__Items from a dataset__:

□ □ □ □ □ □ □

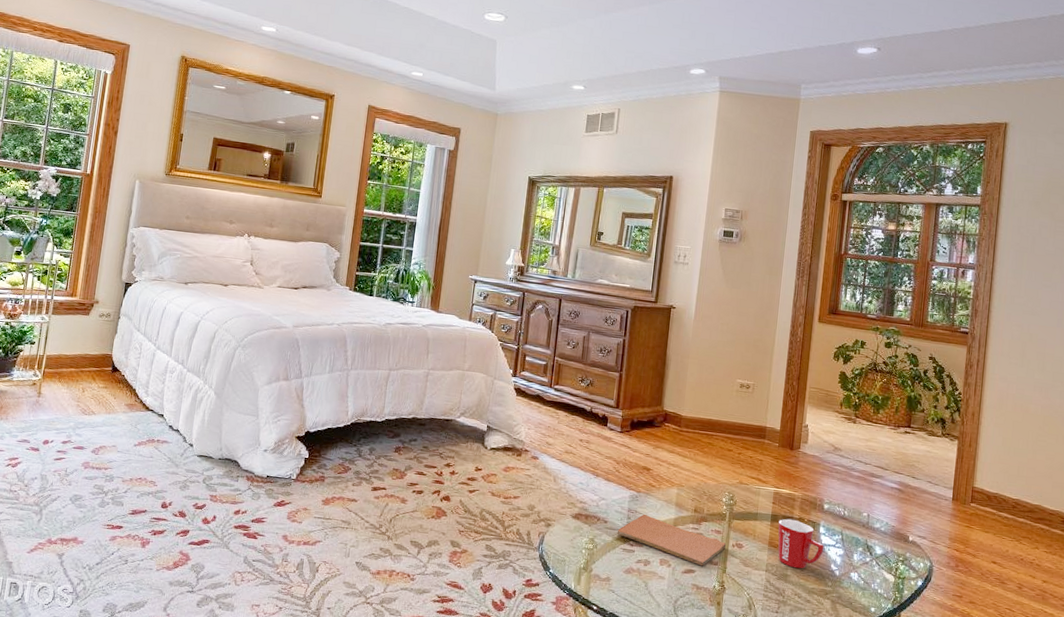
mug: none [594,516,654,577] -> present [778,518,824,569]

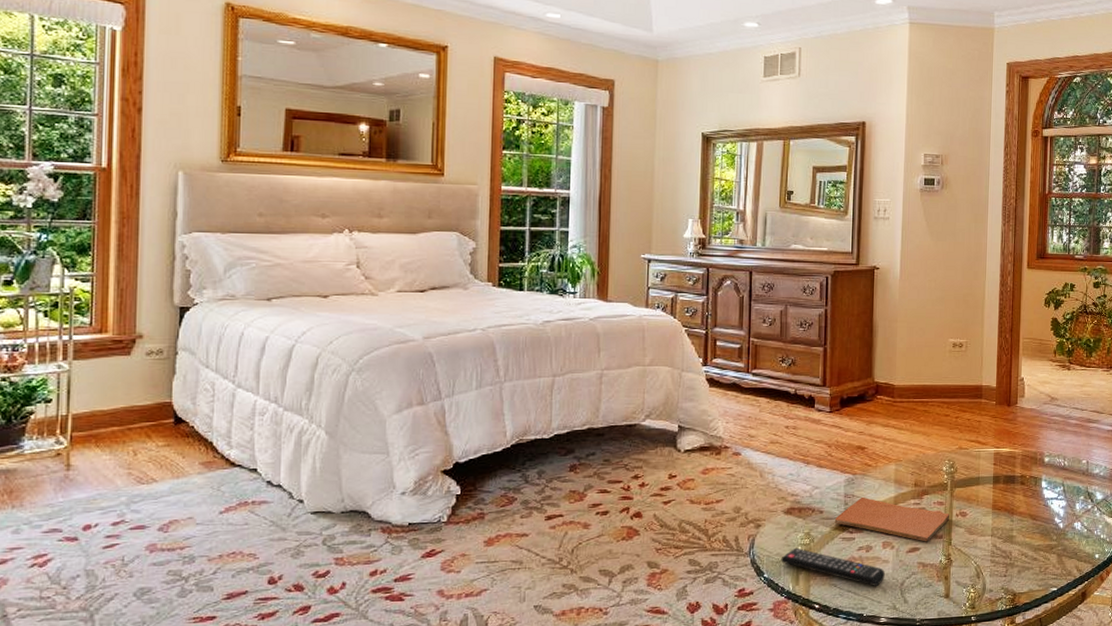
remote control: none [565,550,660,599] -> present [780,547,885,586]
mug: present [778,518,824,569] -> none [1000,478,1047,528]

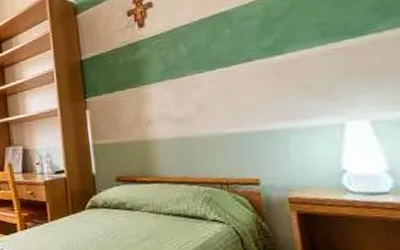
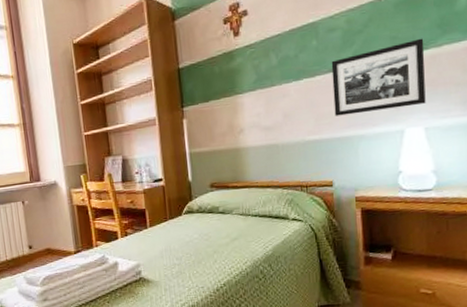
picture frame: none [248,23,369,108] -> present [331,38,426,116]

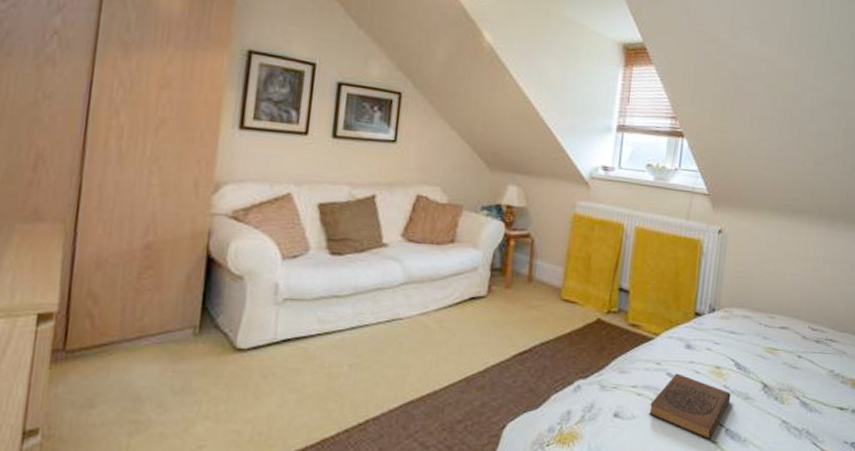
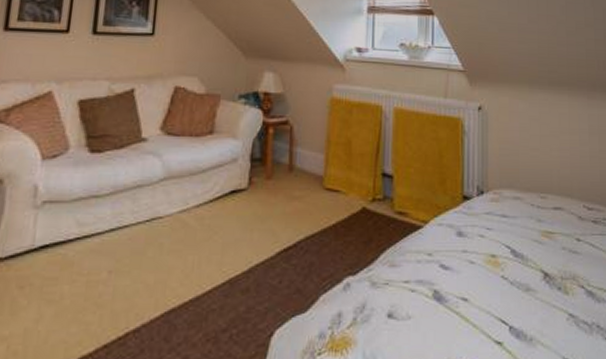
book: present [649,373,731,440] -> none [425,264,511,341]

□ □ □ □ □ □ □

__Task__:
Reproduce each entry verbatim, excluding any embedded images.

__Result below__:
mug: none [594,516,654,577] -> present [778,518,824,569]

remote control: none [565,550,660,599] -> present [780,547,885,586]
mug: present [778,518,824,569] -> none [1000,478,1047,528]

picture frame: none [248,23,369,108] -> present [331,38,426,116]

book: present [649,373,731,440] -> none [425,264,511,341]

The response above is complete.